SUPERVISED LEARNING TECHNIQUES: FUNCTION APPROXIMATION AND NON LINEAR REGRESSION WITH NEURAL NETWORKS. EXAMPLES WITH MATLAB PDF Download

Are you looking for read ebook online? Search for your book and save it on your Kindle device, PC, phones or tablets. Download SUPERVISED LEARNING TECHNIQUES: FUNCTION APPROXIMATION AND NON LINEAR REGRESSION WITH NEURAL NETWORKS. EXAMPLES WITH MATLAB PDF full book. Access full book title SUPERVISED LEARNING TECHNIQUES: FUNCTION APPROXIMATION AND NON LINEAR REGRESSION WITH NEURAL NETWORKS. EXAMPLES WITH MATLAB by César Pérez López. Download full books in PDF and EPUB format.
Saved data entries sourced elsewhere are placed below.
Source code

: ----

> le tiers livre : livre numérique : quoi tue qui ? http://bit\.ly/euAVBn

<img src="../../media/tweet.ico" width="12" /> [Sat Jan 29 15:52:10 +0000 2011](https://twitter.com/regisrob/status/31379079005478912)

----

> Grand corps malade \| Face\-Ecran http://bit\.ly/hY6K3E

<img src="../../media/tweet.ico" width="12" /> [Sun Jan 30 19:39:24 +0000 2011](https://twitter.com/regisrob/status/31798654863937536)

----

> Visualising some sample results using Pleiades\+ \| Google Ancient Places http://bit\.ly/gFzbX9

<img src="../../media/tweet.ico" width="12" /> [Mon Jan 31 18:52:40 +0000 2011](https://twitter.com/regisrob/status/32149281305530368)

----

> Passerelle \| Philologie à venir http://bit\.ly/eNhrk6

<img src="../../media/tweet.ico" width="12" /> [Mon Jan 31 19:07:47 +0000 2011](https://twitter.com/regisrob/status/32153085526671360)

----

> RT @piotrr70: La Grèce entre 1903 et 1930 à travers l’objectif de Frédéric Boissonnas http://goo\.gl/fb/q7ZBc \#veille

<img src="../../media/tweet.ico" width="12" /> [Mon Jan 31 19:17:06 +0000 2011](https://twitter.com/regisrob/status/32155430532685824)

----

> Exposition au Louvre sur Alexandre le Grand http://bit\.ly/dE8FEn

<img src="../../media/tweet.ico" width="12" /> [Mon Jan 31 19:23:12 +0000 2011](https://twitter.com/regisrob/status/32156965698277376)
SUPERVISED LEARNING TECHNIQUES: FUNCTION APPROXIMATION AND NON LINEAR REGRESSION WITH NEURAL NETWORKS. EXAMPLES WITH MATLAB

SUPERVISED LEARNING TECHNIQUES: FUNCTION APPROXIMATION AND NON LINEAR REGRESSION WITH NEURAL NETWORKS. EXAMPLES WITH MATLAB PDF Author: César Pérez López
Publisher: Lulu.com
ISBN: 9781716808289
Category : Computers
Languages : en
Pages :

Get Book

Book Description
Machine learning uses two types of techniques: supervised learning, which trains a model on known input and output data so that it can predict future outputs, and unsupervised learning, which finds hidden patterns or intrinsic structures in input data. Supervised learning uses classification and regression techniques to develop predictive models. MATLAB has the tool Deep Learning Toolbox (Neural Network Toolbox for versions before 18) that provides algorithms, functions, and apps to create, train, visualize, and simulate neural networks. You can perform classification, regression, clustering, pattern recognition, dimensionality reduction, time-series forecasting, dynamic system modeling and control and most machine learning techniques. To speed up training of large data sets, you can distribute computations and data across multicore processors, GPUs, and computer clusters using Parallel Computing Toolbox.